Motor Vehicle Safety:
Information on Accidental Fires in Manufacturing Air Bag Propellant
RCED-90-230: Published: Sep 28, 1990. Publicly Released: Nov 8, 1990.
- Full Report:
Pursuant to a congressional request, GAO discussed recent accidental fires at two U.S. and one Canadian facilities that made gas propellant for automobile air bags and at a Canadian facility that made sodium azide, focusing on: (1) general hazards associated with manufacturing propellant; (2) causes of fires and resulting injuries; (3) safety and health investigations conducted at the U.S. facilities; and (4) the impact of the fires on suppliers' ability to meet the automobile industry's air bag needs.

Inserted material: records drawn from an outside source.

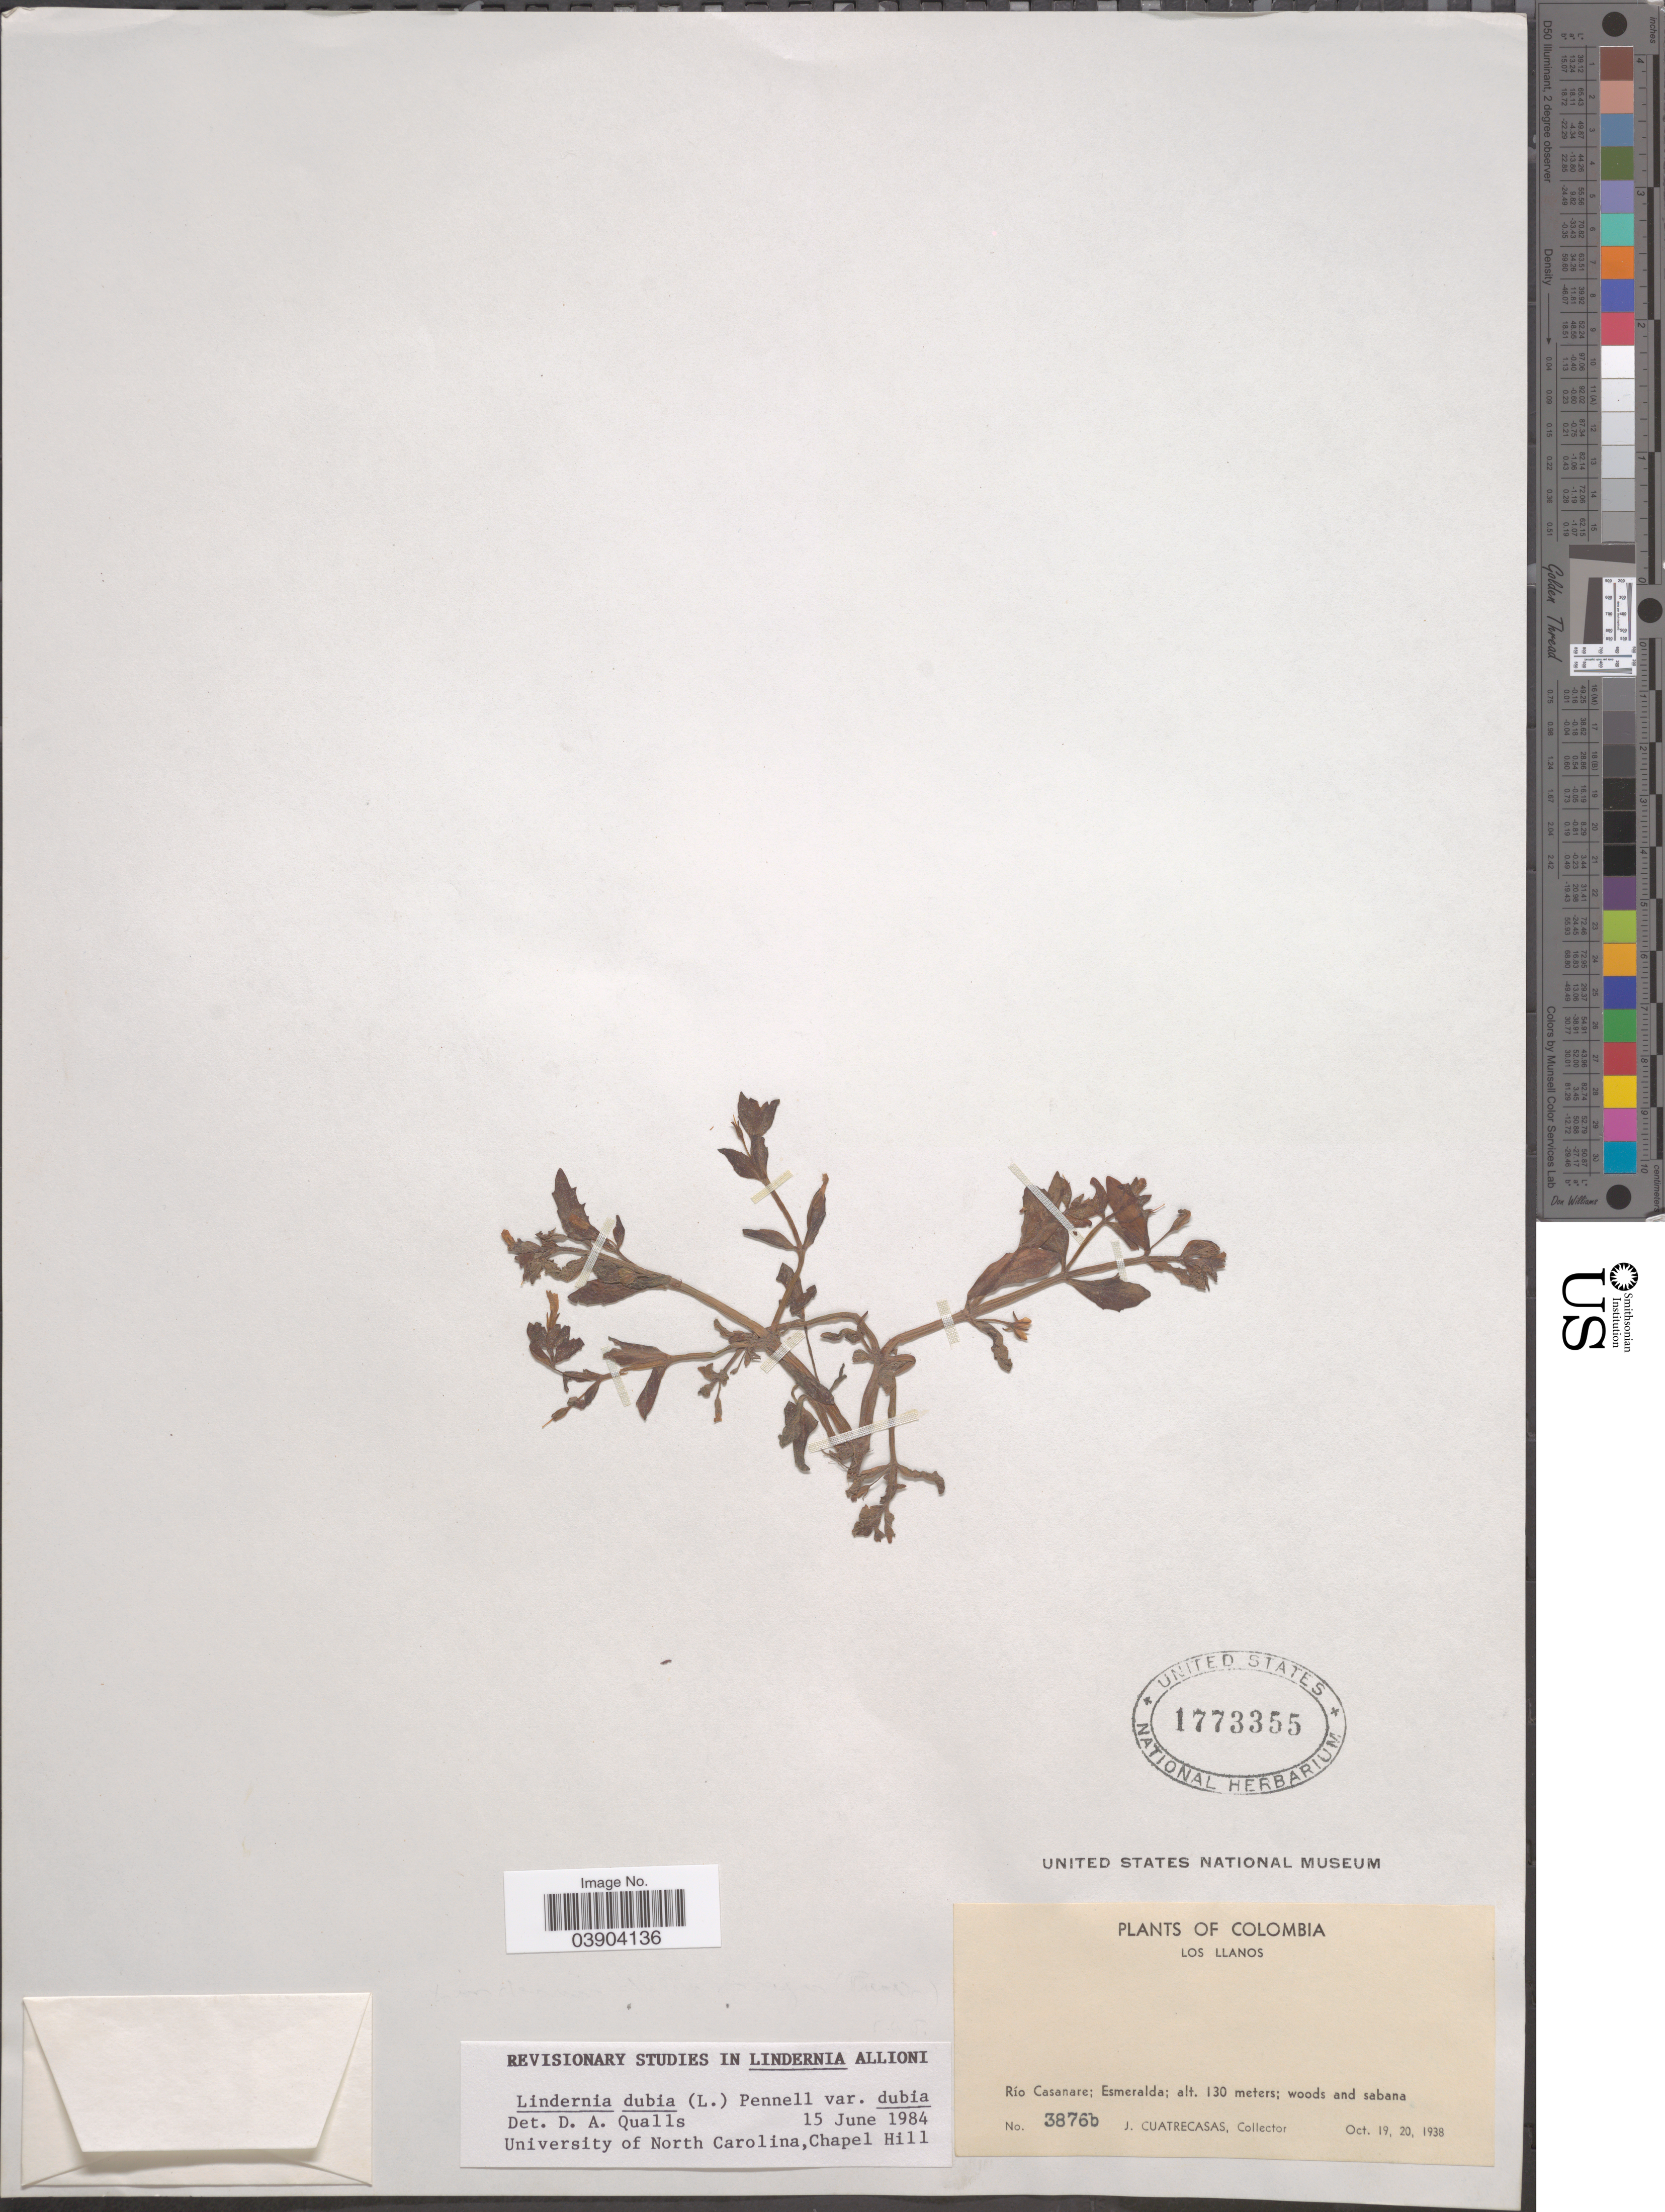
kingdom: Plantae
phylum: Tracheophyta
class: Magnoliopsida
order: Lamiales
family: Linderniaceae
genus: Lindernia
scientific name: Lindernia dubia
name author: (L.) Pennell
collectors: J. Cuatrecasas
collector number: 3876b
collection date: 1938-10-19/1938-10-20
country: Colombia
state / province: Casanare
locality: Los Llanos. Río Casanare; Esmeralda.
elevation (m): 130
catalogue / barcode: US 1773355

GAO found that: (1) air bag propellant formed an explosive which could detonate from shock or heat upon contact with acidic solutions or heavy metals; (2) the National Highway and Traffic Safety Administration and chemists believed that air bag propellant could be produced safely; (3) between February 1988 and May 1990, the three principal air bag propellant manufacturers had a total of 11 propellant-related fires, with 4 serious injuries and no fatalities; (4) a state investigation of one firm's fires found human error as the most probable cause for both fires; (5) officials within another U.S. firm investigated its two fires, and found that one accident resulted from equipment failure and the other from explosive propellant; (6) the Canadian manufacturer investigated six fires, and found that human error caused four accidents, and improper equipment design, improper manufacturing procedure, and human error caused the other accidents; (7) after its seventh fire, Canadian agencies closed the facility until it could take corrective action; (8) state investigations found that the U.S. firms failed to adequately inform and train employees about the potential hazards of the chemicals used and did not comply with safety requirements; and (9) U.S. propellant manufacturers were able to meet the industry's demand for air bags, although one automobile manufacturer had to market 75,000 of its cars without air bags due to the closing of the Canadian plant.